» TEXTABSCHNITT:
============

Bizarrer Streit ums Kongsnæs-Tor: Die Step will es nicht gewesen sein

Investor Linckersdorff wirft der Potsdamer Stadtentsorgung die „Vernichtung von Beweismitteln“ vor. Deren Versicherung bezweifelt, dass der Müllwagen das Tor kaputt gemacht hat.

Berliner Vorstadt - „Ich bin ein Opfer von Willkür“, sagt Michael Linckersdorff. Im November sei ein Müllfahrzeug der Stadtentsorgung (Step) in den Torbogen seines Grundstücks, der Matrosenstation Kongsnæs, gekracht. Doch die Step weigere sich, die Verantwortung dafür zu übernehmen. Die Step verbreite Unwahrheiten und habe noch am Tag des Unfalls „Beweismittel vernichtet“, indem sie die Überreste des Holztores kurzerhand entsorgte. Und zwar „ohne meine Zustimmung“, sagt Linckersdorff entrüstet.

Im Polizeiprotokoll vom 8. November 2019, das den PNN vorliegt, heißt es, der Müllwagen habe das Tor beim Herausfahren „touchiert“, daraufhin „blieb der hölzerne Torbogen auf dem Dach des LKWs liegen“. Offenbar hat der Fahrer des Daimler-Lasters gegenüber der Polizei seine Schuld zugegeben.

============

» GEZEIGTE AUFLISTUNG:
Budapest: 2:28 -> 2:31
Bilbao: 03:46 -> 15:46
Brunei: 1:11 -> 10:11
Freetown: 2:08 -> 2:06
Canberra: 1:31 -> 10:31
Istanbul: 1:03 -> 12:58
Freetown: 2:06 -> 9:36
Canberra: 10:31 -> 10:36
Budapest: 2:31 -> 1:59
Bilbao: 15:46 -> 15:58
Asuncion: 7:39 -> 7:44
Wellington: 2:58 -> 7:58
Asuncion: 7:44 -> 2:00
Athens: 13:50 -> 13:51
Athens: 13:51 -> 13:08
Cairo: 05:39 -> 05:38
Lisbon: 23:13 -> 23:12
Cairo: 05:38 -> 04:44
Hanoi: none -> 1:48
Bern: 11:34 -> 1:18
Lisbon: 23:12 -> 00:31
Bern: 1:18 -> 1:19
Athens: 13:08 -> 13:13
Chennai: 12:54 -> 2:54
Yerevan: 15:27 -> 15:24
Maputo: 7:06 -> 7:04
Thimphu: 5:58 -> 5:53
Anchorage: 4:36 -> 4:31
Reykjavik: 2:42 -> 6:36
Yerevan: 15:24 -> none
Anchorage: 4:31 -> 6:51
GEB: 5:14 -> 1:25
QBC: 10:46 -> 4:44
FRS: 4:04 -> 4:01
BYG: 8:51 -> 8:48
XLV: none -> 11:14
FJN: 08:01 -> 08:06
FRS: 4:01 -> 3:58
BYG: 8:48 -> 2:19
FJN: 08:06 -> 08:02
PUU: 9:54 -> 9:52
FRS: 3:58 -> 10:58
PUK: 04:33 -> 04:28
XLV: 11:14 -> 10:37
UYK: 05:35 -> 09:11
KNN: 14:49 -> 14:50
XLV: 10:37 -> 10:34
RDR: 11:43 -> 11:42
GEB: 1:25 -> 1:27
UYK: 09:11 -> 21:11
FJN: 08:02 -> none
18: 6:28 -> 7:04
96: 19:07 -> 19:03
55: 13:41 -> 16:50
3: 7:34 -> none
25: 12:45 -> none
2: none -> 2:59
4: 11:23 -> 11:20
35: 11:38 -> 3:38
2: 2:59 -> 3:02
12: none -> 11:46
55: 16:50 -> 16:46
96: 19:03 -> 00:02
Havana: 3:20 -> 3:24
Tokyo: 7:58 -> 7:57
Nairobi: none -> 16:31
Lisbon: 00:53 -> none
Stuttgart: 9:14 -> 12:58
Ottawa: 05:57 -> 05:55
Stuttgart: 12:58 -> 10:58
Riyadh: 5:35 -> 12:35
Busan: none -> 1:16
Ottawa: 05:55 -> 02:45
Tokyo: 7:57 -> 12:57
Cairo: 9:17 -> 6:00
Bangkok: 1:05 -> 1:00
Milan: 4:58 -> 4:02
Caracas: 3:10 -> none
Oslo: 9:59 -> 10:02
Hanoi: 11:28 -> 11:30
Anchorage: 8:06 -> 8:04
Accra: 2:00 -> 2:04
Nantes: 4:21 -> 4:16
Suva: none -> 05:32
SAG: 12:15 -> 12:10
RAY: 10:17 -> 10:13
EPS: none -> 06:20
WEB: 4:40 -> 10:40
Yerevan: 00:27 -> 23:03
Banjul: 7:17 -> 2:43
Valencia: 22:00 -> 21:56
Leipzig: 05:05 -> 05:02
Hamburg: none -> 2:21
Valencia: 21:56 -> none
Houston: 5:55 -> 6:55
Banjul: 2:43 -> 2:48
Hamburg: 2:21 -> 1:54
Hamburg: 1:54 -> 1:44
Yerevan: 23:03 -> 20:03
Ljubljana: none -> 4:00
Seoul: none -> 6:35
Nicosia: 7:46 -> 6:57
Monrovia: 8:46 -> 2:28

============

» ZU ERLEDIGEN:
**A)** Von welchem Datum ist das Polizeiprotokoll, das im Textabschnitt über den Streit um das Kongsnæs-Tor erwähnt wird?
**B)** Führe den Textabschnitt über den Streit um das Kongsnæs-Tor nach seinem letzten Satz weiter.

» ERWARTETE ERGEBNISSE:
**A)** Vom 8. November 2019.

**B)**
Das Tor hatte laut Linckersdorff eine Stahlarmierung, die beim Unfall verbogen wurde.
Das Tor hatte laut Linckersdorff eine Stahlarmierung, die beim Unfall verbogen wurde.

© Christoph M. Kluge

"Möglicherweise holzzerstörende Pilze"

Doch seine Vorgesetzten tun sich damit schwer. Seit Wochen streitet Linckersdorff mit der Versicherung der Step, der Haftpflichtgemeinschaft Deutscher Nahverkehrs- und Versorgungsunternehmen (HDN). Die HDN beruft sich auf ein Gutachten der Dekra Saarbrücken. Darin heißt es, es könne „nicht geklärt werden, ob der Schaden durch ein Touchieren des Müllfahrzeugs mit dem Holzportal verursacht wurde“. Möglicherweise habe das Bauwerk „Schäden durch holzzerstörende Pilze“ gehabt und sei deshalb einfach umgefallen. Außerdem sei auf Fotos „kein Fundament erkennbar“, so die Dekra. Aus dem Gutachten geht allerdings auch hervor, dass sich der Gutachter nicht selbst vor Ort umgeschaut hat. 

"Dass Holz altert, ist klar", so Linckersdorff. Aber es sei stabil gewesen.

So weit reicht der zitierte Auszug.